1-Drupal will have a good support and if any body post a forum topic he/she will find a reply.

2-If anyone can't get help from drupal.org and go to the IRC he/she can find a kind people who help.

3-Drupal support still free.

4-Drupal using AJAX

5-Drupal.org offer a drupal hosting Free or Not Free.

6-Drupal.org try to gather the big numbers of modules into the core.

7-Drupal.org make a conference in Egypt.

8-Drupal.org hire a big team to add all expected features in drupal, donations will pay for the developers.

9-New features in Drupal:-
(Spell Checker,Powerful Chat,Complete Notification module)

--
Ahmed Hashim
Egypt

--
Ahmed Hashim
Egypt

civicspace will development suddenly seperate and out pace Drupal development in 2006. they will contribute but not all contributions will be compatible and will require more work from Drupal developers.

civicspacelabs will start using vBulletin or Simple Machines Forum

civicspace will try and merge Drupal into its organization and be rejected. Drupal will opt to start its own Association but lacking the backing of a large company or Civicspace this will not happen in 2006.

civicspace will suddenly start growing as a result of donations and contributions that would have gone to the Drupal Association.

2006-2007 prediction - civicspace and Drupal will have seperate codebases as the result of a major core change in Civicspace to use PostGreSQL rather than MySQL as the first choice of database.
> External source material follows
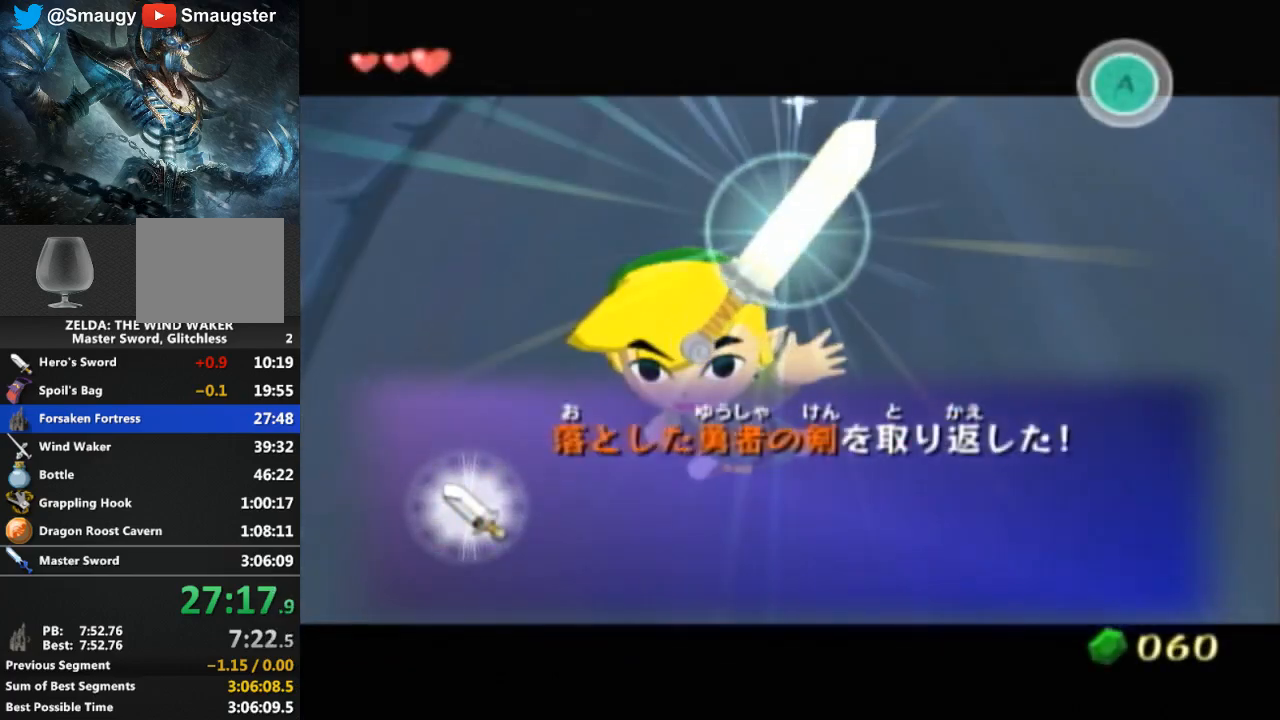
{"buttons": [], "left_stick": "center", "right_stick": "center", "events": [[33, "B", "down"], [67, "B", "up"], [133, "B", "down"], [200, "B", "up"], [267, "B", "down"], [300, "B", "up"], [367, "B", "down"], [400, "B", "up"]]}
This is the result of MySQL being bought by Oracle in late 2006.

civicspace will get a major template engine change and go with all CSS themeing. (More form my wish list than anything else)
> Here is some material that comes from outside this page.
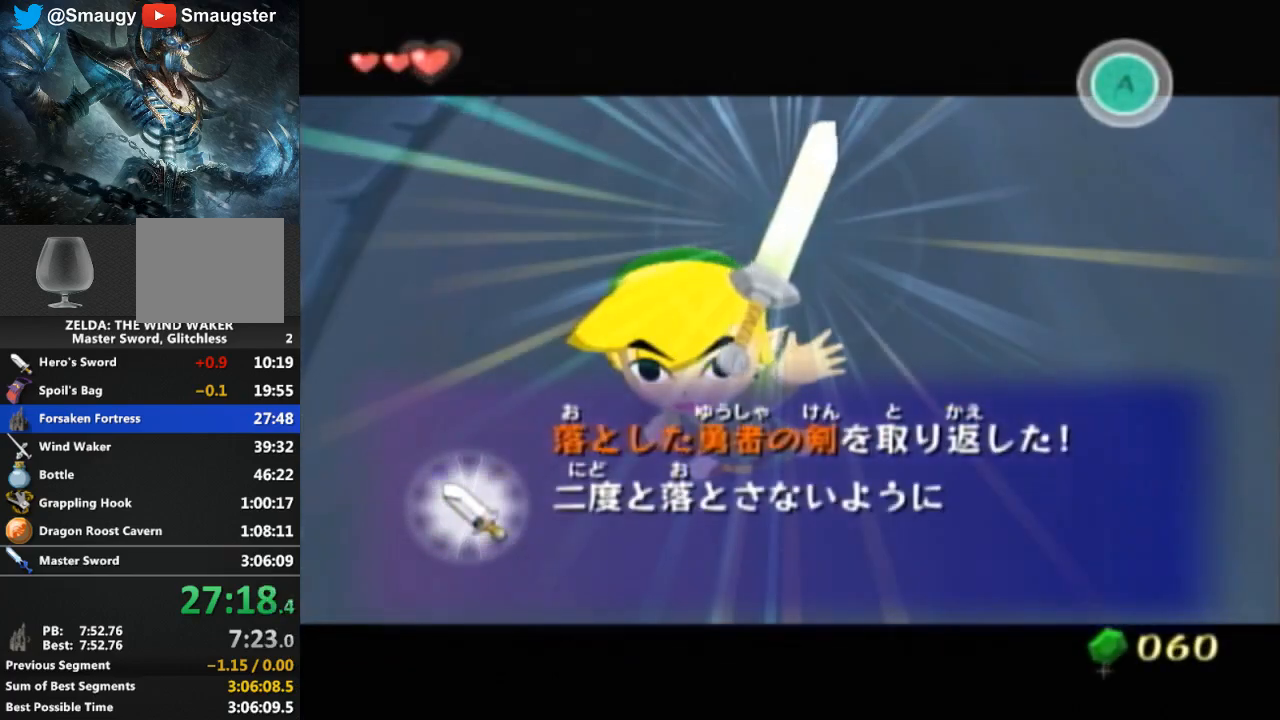
{"buttons": [], "left_stick": "center", "right_stick": "center", "events": [[33, "B", "down"], [67, "B", "up"], [133, "B", "down"], [167, "B", "up"], [233, "B", "down"], [267, "B", "up"], [433, "B", "down"], [467, "B", "up"]]}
Interesting thought but I think ths really won't happen. It is more likely I code an installer. :-D
--
Drupal services
My Drupal services

Teasing isn't fair ;)

gtoddv
*member of drupalites for a wizard based installer.

Todd
Vaules

1) Drupal will "get" internationalisation in a big way
2) Forums will become more forum-like
3) Wikifying Drupal will be real easy - A wiki module with features such as:
- any node type can be flagged/tagged as "wiki"
- duplicate title checking (a.k.a. disambiguation) during form validation stage

Don't you think that we had asked for a wishlist if we wanted one?
--
Drupal services
My Drupal services

...That in 2006 many many people will post many many feature requests. ;)

--
Jeff Eaton | I heart Drupal.

That's ok with me, some of them are really nice ideas. But we have a feature tracker for them.